Imagine trying to travel if you could only fill up your tank on one brand of gasoline – or had to pay a stiff premium if you pulled into some other brand’s station. That has been more the norm than the exception for EV owners, another reason why some potential buyers have been reluctant to plug in.
Now, however, the various charging companies that will depend on building up a market are starting to team up. Electrify America and ChargePoint today announced a roaming partnership that will let their customers plug in at each other’s stations and not have to pay additional fees or set up separate accounts.
The move could mean substantial savings while also making it easier to find a place to plug in. Together, the two companies already operate more than 30,000 Level 2 and Level 3 quick chargers across the U.S., with thousands more expected to open in just the next year.
“This roaming agreement further accelerates the seamless integration of individual EV fueling networks and brings us even closer to the day when the movement of all goods and people will be powered by electricity,” said Pasquale Romano, president and CEO, ChargePoint Inc.
(Electrify America puts in EV chargers at Walmarts. Click Here for the story.)
“By connecting our public charging networks, we increase the convenience and accessibility EV drivers need to travel where they want, when they want,” added Giovanni Palazzo, president and CEO of Electrify America.
Sales of electrified vehicles still remain a niche in the U.S. market, but demand for plug-based models, pure battery-electric vehicles, in particular, has grown sharply during the last 18 months. And it’s expected to show an even greater surge as more long-range offerings, such as the new Audi e-tron, Jaguar I-Pace and Kia Niro come to market.
Still there is the chicken-and-egg problem to address. While most owners are expected to charge their vehicles at home 80% of the time, the lack of robust public charging network has limited the ability to use plug-based products to travel as freely as motorists can with gas- and diesel-powered vehicles.
The networks are expanding, however. Electrify America, which is funded by $2 billion from the Volkswagen diesel emissions settlement, plans to add hundreds more during the next several months. And ChargePoint and other competitors, such as EVgo, are also launching new stations on an almost daily basis.
But motorists have often found themselves facing an unpleasant surprise when they reach a station that’s not part of their regular network. Among other things, they have faced access fees that can run $5 or more, as well as higher prices for the energy they purchase.
The partnership between ChargePoint and Electrify America means their customers will be able to plug in at stations operated by either company without those added costs.
(Click Here for more about Electrify America’s plans.)
Such “interoperability” agreements are becoming more common. ChargePoint announced one such deal with several competitors in November 2017, while Electrify America revealed a similar approach with EV Connect, Greenlots and SemaConnect last October.
Charging in public still has its challenges. The majority of the stations now open are concentrated in places like Los Angeles, San Francisco and the New York area where EV sales have been strongest. But Electrify America, for one, has begun targeting middle-American regions, recently setting up several stations on Interstate 80 where it runs through Ohio. And it is teaming up with Walmart to place hundreds of chargers at heartland store locations.

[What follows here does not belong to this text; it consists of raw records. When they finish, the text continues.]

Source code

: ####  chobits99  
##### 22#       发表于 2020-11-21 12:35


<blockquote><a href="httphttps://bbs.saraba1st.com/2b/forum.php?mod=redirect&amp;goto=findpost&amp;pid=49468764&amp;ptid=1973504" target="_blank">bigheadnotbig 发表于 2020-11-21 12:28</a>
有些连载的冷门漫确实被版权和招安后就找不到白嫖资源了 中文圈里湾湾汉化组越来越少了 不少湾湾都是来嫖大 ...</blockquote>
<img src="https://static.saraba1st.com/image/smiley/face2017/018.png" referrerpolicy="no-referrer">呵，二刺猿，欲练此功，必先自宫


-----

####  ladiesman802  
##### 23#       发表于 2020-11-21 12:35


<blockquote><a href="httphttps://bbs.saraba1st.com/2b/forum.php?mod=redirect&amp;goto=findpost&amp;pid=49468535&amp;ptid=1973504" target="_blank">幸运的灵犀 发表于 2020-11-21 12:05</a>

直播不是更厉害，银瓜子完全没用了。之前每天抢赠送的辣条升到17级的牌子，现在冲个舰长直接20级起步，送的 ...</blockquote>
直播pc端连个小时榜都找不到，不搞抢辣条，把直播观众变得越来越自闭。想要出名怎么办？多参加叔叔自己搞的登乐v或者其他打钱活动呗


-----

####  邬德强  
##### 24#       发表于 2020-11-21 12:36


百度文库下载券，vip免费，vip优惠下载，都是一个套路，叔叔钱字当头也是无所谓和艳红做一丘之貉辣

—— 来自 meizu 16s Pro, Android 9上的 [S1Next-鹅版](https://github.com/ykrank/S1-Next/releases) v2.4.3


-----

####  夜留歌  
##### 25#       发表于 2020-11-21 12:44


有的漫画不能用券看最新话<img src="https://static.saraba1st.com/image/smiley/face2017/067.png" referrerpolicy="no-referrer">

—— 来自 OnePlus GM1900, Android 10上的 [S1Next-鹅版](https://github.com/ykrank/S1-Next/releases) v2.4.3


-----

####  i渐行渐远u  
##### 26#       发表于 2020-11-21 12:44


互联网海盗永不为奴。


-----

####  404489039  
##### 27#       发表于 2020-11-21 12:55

ChargePoint has also begun rolling out facilities in less EV-dense regions. Still, it could be years before motorists would find the U.S. network as robust as the current gas station infrastructure.
There’s also the issue of incompatible charger plugs. The large Tesla Supercharger network uses a unique plug that can’t be shared with other manufacturers’ models. Tesla does provide an adaptor for Models S and X owners to use chargers operated by companies like ChargePoint, EVgo and Electrify America, but not for the high-volume Model 3 sedan. Most other models use a common plug known as the CCS but Nissan vehicles only can plug into chargers using the CHAdeMO standard.
Most public – non-Tesla – stations use the CCS plugs and typically offer at least one charger with a CHAdeMO plug, as well. That latter standard could wind up being phased out, however, if for no other reason than it is limited in how much power it can handle, typically no more than 50 kilowatts.
(To see more about the nationwide charging system falling into place, Click Here.)
Most of the new, Level 3 chargers going into public stations are being powered up to 150 and even 350 kilowatts. The high figure will be able to boost an EVs range by as much as 20 miles a minute, or nearly as fast as a gas-powered vehicle can fill up.